Berbagai penghargaan pernah diterima Astra. Kinerja perusahaan pun selalu gemilang. “Apa pun yang kami lakukan, harus excellent. Semuanya berasal dari Catur Dharma,” kata Michael Darmawan Ruslim, presiden direktur PT Astra International Tbk., beberapa waktu lalu. Catur Dharma merupakan nilai-nilai yang dipegang Astra secara terus-menerus, yang menjadi spirit dalam mengembangkan diri dan memberi nilai tambah kepada seluruh pemangku kepentingan (stakeholder). Nilai-nilai itu adalah: bermanfaat bagi bangsa dan negara, pelayanan yang terbaik bagi pelanggan, saling menghargai dan membina kerja sama, serta berusaha mencapai yang terbaik.
Tidak sekadar penerapan nilai, ketersediaan sumber daya manusia yang andal juga menjadi salah satu kunci sukses yang dimiliki Astra. Lewat program talent management, Astra sejak awal telah mengidentifikasi, mengelola, dan mengembangkan para talent organisasi yang dipersiapkan untuk menjadi kader-kader pemimpin organisasi masa depan. Maka, tidak mengherankan jika Astra pernah berhasil mencetak pemimpin-pemimpin yang unggul dalam menjalankan Astra, seperti T.P. Rachmat, Rini Soewandi, Subagio Wirjoatmodjo, Budi Setiadharma, Muhamad Tohir, Palgunadi T. Setyawan, dan Michael D. Ruslim.

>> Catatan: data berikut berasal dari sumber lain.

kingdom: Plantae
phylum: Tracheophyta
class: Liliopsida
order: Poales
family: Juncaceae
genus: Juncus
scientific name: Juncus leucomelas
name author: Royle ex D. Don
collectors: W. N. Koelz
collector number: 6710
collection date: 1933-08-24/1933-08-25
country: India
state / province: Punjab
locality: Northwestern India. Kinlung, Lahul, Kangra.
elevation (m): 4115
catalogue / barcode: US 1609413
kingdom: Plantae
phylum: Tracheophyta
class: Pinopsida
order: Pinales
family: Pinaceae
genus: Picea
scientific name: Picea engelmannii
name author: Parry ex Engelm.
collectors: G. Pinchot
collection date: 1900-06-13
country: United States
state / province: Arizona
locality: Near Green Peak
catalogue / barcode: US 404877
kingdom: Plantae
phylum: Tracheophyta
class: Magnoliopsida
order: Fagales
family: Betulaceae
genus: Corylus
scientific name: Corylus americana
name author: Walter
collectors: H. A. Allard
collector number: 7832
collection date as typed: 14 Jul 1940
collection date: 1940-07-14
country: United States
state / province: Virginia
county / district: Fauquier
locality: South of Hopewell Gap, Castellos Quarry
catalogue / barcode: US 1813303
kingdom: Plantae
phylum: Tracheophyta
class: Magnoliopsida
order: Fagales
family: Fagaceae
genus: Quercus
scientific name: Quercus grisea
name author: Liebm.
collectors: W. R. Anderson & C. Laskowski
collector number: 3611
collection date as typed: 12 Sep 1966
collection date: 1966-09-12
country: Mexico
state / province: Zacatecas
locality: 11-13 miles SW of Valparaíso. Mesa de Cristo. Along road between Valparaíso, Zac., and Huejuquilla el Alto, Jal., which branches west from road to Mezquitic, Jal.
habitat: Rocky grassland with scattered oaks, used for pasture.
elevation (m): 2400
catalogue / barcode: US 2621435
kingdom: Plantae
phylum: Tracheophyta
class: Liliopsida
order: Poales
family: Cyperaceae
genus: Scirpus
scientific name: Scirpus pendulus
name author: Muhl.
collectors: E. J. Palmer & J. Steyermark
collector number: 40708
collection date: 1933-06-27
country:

Akan tetapi, pada kuartal I-2009 PT Astra International Tbk. mencatat penurunan laba bersih sebesar 17% menjadi Rp1,875 triliun dari Rp2,249 triliun pada periode yang sama tahun lalu. Agaknya performa Astra juga terpengaruh oleh krisis ekonomi global. Menanggapi krisis keuangan global yang terjadi sejak tahun lalu, Michael menyikapinya dengan bijak. Ia yakin, strategi yang telah dibangun jauh sebelum krisis terjadi bisa membawa Astra keluar dari krisis. “Di sisi internal, harus ada komunikasi antara satu bagian dan bagian lain dan kreatif mencari solusi. Saya tidak bisa memotong strategi yang telah dirumuskan sebelumnya. Namun, saya yakin perusahaan mampu melewati krisis ini dengan baik,” ujar Michael, optimistis.